◆ **Exercise instructions**
Pull out every line of the listing below that contains the string "keys".

◆ **Data provided**

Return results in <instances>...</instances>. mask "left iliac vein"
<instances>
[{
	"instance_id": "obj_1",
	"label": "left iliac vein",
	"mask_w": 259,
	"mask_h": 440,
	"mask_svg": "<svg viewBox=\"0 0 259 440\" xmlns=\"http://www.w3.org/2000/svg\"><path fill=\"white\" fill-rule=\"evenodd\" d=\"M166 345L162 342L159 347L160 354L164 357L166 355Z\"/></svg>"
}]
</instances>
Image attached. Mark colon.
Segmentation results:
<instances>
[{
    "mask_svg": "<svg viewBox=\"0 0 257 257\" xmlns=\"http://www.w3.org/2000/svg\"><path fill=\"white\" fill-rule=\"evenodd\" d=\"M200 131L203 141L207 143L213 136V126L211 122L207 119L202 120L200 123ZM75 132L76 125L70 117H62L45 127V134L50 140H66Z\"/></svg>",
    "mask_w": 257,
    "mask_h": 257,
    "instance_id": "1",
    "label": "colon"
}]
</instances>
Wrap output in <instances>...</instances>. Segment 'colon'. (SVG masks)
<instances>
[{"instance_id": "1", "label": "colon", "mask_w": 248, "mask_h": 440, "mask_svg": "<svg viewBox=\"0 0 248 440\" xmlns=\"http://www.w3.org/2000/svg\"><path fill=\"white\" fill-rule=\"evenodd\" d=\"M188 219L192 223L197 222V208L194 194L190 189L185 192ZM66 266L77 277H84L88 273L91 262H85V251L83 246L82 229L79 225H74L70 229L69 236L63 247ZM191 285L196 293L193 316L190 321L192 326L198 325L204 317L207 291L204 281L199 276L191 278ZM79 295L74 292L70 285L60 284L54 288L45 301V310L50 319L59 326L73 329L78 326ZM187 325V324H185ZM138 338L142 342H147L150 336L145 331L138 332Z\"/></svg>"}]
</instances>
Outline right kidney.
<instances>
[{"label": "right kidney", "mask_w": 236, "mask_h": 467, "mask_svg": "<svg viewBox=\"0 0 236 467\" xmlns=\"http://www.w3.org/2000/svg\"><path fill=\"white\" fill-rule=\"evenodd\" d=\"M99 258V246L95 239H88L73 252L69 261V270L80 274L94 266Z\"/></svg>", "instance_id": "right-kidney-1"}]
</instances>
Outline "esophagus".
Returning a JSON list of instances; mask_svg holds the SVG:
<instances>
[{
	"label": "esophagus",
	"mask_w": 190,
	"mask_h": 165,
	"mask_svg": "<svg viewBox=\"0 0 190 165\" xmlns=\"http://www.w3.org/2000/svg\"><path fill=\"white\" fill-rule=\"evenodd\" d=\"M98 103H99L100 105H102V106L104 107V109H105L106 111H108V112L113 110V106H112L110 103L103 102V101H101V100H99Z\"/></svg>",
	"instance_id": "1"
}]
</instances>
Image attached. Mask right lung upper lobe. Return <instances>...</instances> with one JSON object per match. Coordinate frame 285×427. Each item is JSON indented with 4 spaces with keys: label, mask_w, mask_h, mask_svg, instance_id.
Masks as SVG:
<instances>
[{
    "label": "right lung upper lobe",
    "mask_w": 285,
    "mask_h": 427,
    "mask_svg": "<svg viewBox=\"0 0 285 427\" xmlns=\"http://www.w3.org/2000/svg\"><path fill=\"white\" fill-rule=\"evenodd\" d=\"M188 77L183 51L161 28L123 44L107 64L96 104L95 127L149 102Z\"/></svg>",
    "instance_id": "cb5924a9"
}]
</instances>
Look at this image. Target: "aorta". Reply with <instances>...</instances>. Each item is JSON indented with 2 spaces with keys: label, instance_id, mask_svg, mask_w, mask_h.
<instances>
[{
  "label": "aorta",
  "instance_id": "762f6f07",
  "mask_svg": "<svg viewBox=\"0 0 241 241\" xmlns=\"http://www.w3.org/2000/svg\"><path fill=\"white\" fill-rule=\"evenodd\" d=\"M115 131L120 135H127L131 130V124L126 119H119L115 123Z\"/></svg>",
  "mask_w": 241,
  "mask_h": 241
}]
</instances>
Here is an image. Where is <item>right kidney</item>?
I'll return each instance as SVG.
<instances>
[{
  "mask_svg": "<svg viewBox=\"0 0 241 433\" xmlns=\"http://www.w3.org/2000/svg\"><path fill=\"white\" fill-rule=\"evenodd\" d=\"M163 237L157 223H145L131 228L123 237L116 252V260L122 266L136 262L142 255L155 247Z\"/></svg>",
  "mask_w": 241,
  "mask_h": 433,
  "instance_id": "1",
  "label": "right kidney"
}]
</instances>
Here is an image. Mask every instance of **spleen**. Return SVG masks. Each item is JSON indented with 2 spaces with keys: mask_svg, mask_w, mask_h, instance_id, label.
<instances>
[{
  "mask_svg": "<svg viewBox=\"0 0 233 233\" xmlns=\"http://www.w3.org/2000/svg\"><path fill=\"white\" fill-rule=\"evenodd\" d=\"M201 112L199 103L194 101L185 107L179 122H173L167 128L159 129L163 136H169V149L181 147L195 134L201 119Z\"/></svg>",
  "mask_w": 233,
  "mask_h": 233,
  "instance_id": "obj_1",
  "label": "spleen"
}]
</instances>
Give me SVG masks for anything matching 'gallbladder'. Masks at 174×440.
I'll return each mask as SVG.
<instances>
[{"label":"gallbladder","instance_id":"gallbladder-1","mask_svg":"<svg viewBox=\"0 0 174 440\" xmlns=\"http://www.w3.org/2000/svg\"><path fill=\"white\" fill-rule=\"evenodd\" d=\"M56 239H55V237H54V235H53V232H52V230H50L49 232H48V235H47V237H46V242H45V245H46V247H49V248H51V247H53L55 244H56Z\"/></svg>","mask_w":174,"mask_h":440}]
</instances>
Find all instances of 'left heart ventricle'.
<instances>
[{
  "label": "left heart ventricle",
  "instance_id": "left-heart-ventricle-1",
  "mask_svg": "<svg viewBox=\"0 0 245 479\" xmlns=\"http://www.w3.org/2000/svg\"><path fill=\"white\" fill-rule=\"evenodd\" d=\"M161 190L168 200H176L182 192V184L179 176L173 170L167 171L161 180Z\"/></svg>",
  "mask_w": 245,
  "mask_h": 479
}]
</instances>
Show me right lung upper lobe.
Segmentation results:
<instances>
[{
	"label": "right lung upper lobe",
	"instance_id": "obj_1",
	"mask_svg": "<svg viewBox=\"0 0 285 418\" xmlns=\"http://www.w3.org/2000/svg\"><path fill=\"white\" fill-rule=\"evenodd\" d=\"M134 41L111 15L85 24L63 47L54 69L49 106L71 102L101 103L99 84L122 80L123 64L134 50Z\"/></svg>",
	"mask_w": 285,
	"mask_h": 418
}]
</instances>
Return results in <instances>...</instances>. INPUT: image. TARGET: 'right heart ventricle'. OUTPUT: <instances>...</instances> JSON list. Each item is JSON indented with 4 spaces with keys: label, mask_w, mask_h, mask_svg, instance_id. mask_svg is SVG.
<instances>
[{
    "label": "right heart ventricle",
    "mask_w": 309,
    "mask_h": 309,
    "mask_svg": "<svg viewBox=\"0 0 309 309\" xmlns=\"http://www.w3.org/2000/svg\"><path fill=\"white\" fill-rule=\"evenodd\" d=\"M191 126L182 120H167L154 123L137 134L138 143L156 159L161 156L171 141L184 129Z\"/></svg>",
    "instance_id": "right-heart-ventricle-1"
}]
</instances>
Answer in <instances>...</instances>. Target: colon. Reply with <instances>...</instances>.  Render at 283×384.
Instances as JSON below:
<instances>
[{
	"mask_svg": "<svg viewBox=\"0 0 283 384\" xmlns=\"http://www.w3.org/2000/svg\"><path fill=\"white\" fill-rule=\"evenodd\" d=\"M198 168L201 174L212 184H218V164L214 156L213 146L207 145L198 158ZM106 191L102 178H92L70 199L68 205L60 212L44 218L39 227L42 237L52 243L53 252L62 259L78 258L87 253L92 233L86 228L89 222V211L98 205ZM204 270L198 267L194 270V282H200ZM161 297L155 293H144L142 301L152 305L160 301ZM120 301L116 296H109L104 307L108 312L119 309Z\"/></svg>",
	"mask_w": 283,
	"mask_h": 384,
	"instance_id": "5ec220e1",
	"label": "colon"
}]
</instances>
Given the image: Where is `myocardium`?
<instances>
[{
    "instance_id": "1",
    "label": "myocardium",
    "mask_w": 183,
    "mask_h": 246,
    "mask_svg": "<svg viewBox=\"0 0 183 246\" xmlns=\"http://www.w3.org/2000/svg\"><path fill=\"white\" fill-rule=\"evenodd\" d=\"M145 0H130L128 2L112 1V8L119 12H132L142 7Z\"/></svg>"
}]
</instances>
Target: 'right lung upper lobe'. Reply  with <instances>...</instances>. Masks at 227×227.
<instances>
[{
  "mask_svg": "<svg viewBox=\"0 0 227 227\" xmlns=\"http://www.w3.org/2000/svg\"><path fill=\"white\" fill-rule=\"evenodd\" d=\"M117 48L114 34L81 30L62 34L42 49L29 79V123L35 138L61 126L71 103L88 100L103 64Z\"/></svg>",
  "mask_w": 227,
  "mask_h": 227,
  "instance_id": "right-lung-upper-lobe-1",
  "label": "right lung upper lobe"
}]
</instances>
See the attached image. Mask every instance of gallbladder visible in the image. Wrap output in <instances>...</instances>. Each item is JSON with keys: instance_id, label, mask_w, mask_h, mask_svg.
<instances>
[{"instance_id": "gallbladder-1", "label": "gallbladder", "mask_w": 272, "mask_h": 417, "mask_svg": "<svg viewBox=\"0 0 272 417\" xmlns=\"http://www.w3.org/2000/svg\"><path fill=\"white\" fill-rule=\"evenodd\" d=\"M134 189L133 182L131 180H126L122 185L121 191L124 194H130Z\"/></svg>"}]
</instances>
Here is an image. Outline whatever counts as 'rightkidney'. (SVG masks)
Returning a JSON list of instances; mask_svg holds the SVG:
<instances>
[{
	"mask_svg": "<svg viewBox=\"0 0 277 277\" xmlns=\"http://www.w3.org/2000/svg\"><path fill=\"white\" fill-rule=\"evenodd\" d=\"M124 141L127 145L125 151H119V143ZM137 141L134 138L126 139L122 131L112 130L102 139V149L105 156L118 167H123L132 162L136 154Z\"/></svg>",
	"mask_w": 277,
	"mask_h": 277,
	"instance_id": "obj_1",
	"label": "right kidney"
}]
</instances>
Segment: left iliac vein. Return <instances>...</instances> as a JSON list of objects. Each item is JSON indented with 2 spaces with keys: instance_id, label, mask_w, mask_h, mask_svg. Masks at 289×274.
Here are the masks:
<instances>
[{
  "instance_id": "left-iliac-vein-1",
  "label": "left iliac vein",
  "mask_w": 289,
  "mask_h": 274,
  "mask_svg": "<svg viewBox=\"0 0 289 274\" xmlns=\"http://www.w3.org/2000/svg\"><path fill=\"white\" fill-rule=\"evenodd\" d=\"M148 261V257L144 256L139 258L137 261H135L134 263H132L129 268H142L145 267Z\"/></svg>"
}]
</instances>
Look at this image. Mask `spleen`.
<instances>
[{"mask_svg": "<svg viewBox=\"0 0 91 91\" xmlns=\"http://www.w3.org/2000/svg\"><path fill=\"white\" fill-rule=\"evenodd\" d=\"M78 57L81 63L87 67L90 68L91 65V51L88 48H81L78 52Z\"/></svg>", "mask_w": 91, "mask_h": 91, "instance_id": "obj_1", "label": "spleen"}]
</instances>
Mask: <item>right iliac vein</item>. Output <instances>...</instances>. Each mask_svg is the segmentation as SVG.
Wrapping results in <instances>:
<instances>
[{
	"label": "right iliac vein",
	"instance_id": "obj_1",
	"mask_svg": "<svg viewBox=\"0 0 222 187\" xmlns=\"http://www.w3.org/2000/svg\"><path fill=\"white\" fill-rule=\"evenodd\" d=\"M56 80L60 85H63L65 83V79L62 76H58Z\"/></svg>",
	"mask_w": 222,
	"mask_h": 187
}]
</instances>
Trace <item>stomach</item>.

◆ **Output for this task**
Image attached. Mask right lung upper lobe. Return <instances>...</instances> with one JSON object per match. Coordinate frame 285×427. Each item is JSON indented with 4 spaces with keys: label, mask_w, mask_h, mask_svg, instance_id.
Look at this image. Target: "aorta". Reply with <instances>...</instances>. Each item is JSON indented with 2 spaces with keys: label, instance_id, mask_svg, mask_w, mask_h.
Here is an image. Mask every instance of **spleen**. Return SVG masks. Each item is JSON indented with 2 spaces with keys: mask_svg, mask_w, mask_h, instance_id, label.
Return results in <instances>...</instances>. INPUT: image. TARGET: 'right heart ventricle'. OUTPUT: <instances>...</instances> JSON list. Each item is JSON indented with 4 spaces with keys: label, mask_w, mask_h, mask_svg, instance_id. mask_svg is SVG.
See the attached image. Mask every instance of gallbladder visible in the image. Wrap output in <instances>...</instances>. Each item is JSON with keys: instance_id, label, mask_w, mask_h, mask_svg.
Segment: left iliac vein. Return <instances>...</instances> as a JSON list of objects. Each item is JSON indented with 2 spaces with keys: instance_id, label, mask_w, mask_h, mask_svg. Masks at 289×274.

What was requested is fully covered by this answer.